Re: double switch

Hi Kai,

Thanks for the reply. 

> 1) that it can transform into conjunctive normal form 

How do you get it into negated normal form first, given the absense of
the negation equalities (or do you assume that the formula is given in
nnf)?

> I don't even know how to embed the sequent calculus in a natural way.

I don't see where the proof of your Theorem 2.3.3 breaks down for this
system?

> Now, your question about the deduction theorem is not so easily
> answered for (the symmetric closure of) this system. I don't see how
> to prove it, but I also didn't try much.

Unless I'm missing something, this seems to work. First, [A,f]/A is
derivable:

    [A,f]
w_  -----
    [A,A]
c_  -----
      A  

(By symmetry we get A/(A,t) also). One can then use, essentially, what
Robert pointed out to derive switch also. The deduction theorem then
goes through in the normal way. 

I guess the equalities missing are the negation rules and context
closure? 
      
> Also: what's the value of a deduction theorem? The one-sided sequent
> calculus for predicate logic seems to do pretty well without one.

I take its value a bit philosophically: It shows that whatever notion of
implication we are using matches up with the notion of derivability that
we are using. This is nice, because one usually performs deductions when
performing proofs of implications in practice. I guess the other option
is to use a different sort of implication.. The one sided calculus goes
around this issue by "hiding" implication. 

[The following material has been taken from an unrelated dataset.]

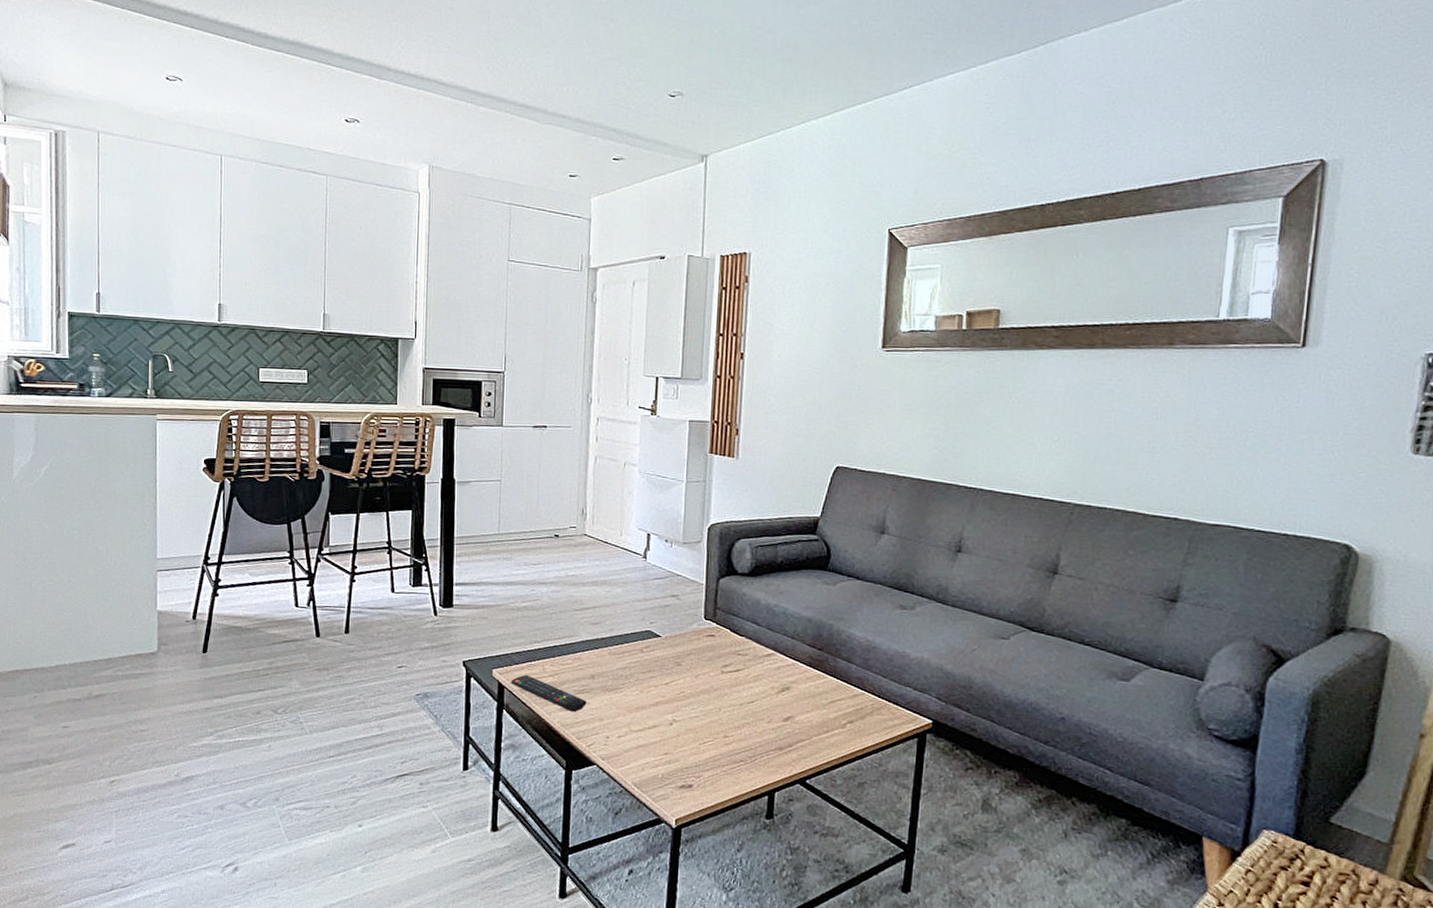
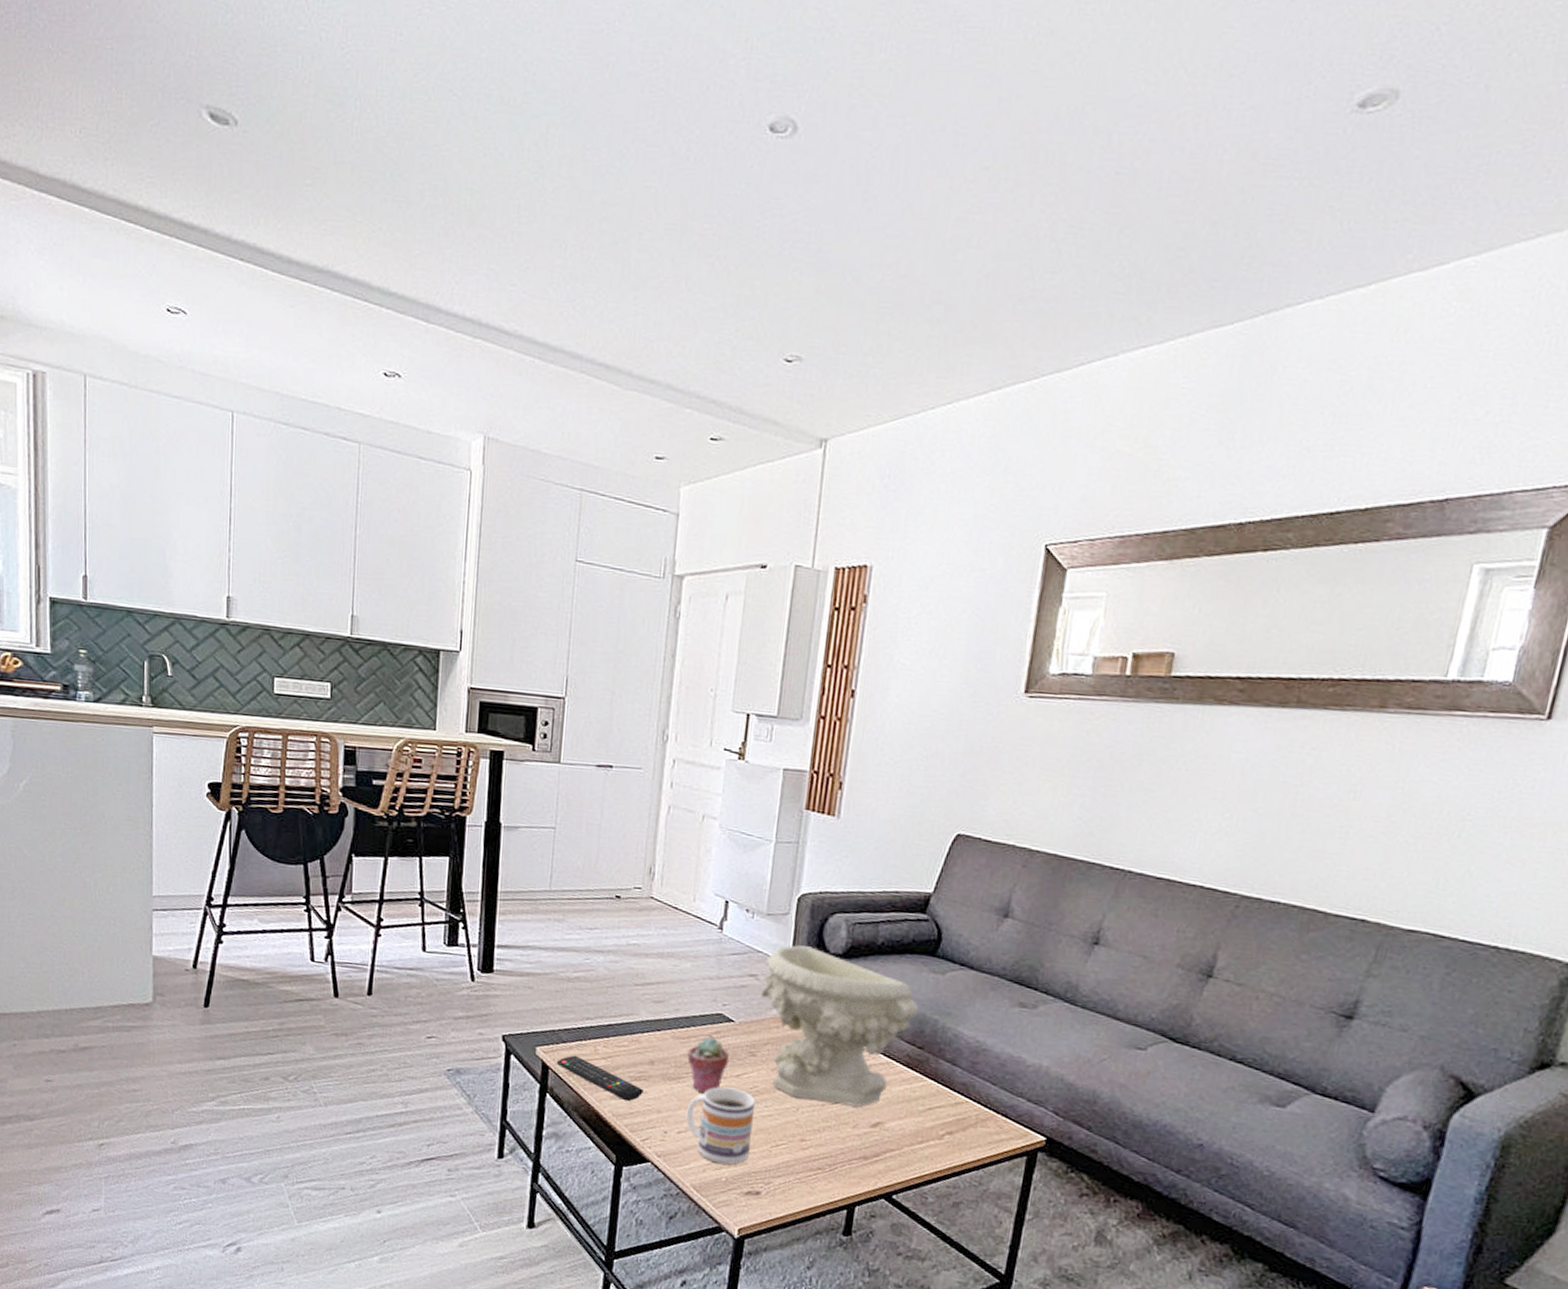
potted succulent: none [623,651,659,700] -> present [687,1036,730,1093]
mug: none [624,694,684,763] -> present [685,1087,756,1165]
decorative bowl: none [682,568,817,704] -> present [760,945,919,1107]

> Btw, I'm flattered, I didn't know you were reading my thesis. Are you
> after something specific?

Your thesis was passed onto me by an ANU proof theorist with a penchant
for display logic...I suppose that I am after an introduction to CoS.
Between your thesis and Alessio's "System of interaction and structure"
(which I am yet to read), I guess that I will get that.

Jon

-- 
http://rsise.anu.edu.au/~jon